This is part of my series on “best practices in practice” where I talk about best practices and related tools I use as an open source software developer and project maintainer. These can be specific tools, checklists, workflows, whatever. Some of these have been great, some of them have been not so great, but I’ve learned a lot. I wanted to talk a bit about the usability and assumptions made in various tools and procedures, especially relative to the wider conversations we need to have about open source maintainer burnout, mentoring new contributors, and improving the security and quality of software.
If you’re running Linux, usually there’s a super easy way to check for updates and apply them. For example, on Fedora Linux `sudo dnf update` will do the magic for you. But if you’re producing software with dependencies outside of a nice distro-managed system, figuring out what the latest version is or whether the version you’re using is still supported can sometimes be a real chore, especially if you’re maintaining software that is written in multiple programming languages. And as the software industry is trying to be more careful about shipping known vulnerable or unsupported packages, there’s a lot of people trying to find or make tools to help manage and monitor dependencies.
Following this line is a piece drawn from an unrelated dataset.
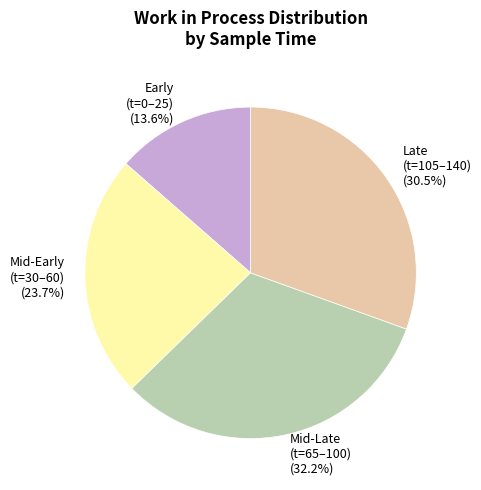

What is the largest slice in the pie chart?

Mid-Late (t=65–100)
I see a lot of people trying to answer “what’s the latest” and “which versions are still getting support” questions themselves with web scrapers or things that read announcement mailing list posts, and since this came up last week on the Mailman irc channel, I figured I’d write a blog post about it. I realize lots of people get a kick out of writing scrapers as a bit of a programming exercise and it’s a great task for beginners. But I do want to make sure you know you don’t *have* to roll your own or buy a vendor’s solution to answer these questions!
What is the latest released version?
The website (and associated API) for this is https://release-monitoring.org/
At the time that I’m writing this, the website claims it’s monitoring 313030 packages, so there’s a good chance that someone has already set up monitoring for most things you need so you don’t need to spend time writing your own scraper. It monitors different things depending on the project.
For example, the Python release tracking uses the tags on github to find the available releases: https://release-monitoring.org/project/13254/ . But the monitoring for curl uses the download site to find new releases: https://release-monitoring.org/project/381/
It’s backed by software called Anitya, in case you want to set up something just for your own monitoring. But for the project where I use it, it turned out to be just as easy to use the API.
What are the supported versions?
My favourite tool for looking up “end of life” dates is https://endoflife.date/ (so easy to remember!). It also has an API (note that you do need to enable javascript or the page will appear blank). It only tracks 343 products but does take requests for new things to track.
I personally use this regularly for the python end of life dates, mostly for monitoring when to disable support for older versions of Python.
I also really like their Recommendations for publishing End-of-life dates and support timelines as a starting checklist for projects who will be providing longer term support. I will admit that my own open source project doesn’t publish this stuff and maybe I could do better there myself!
Conclusion
If you’re trying to do better at monitoring software, especially for security reasons, I hope those are helpful links to have!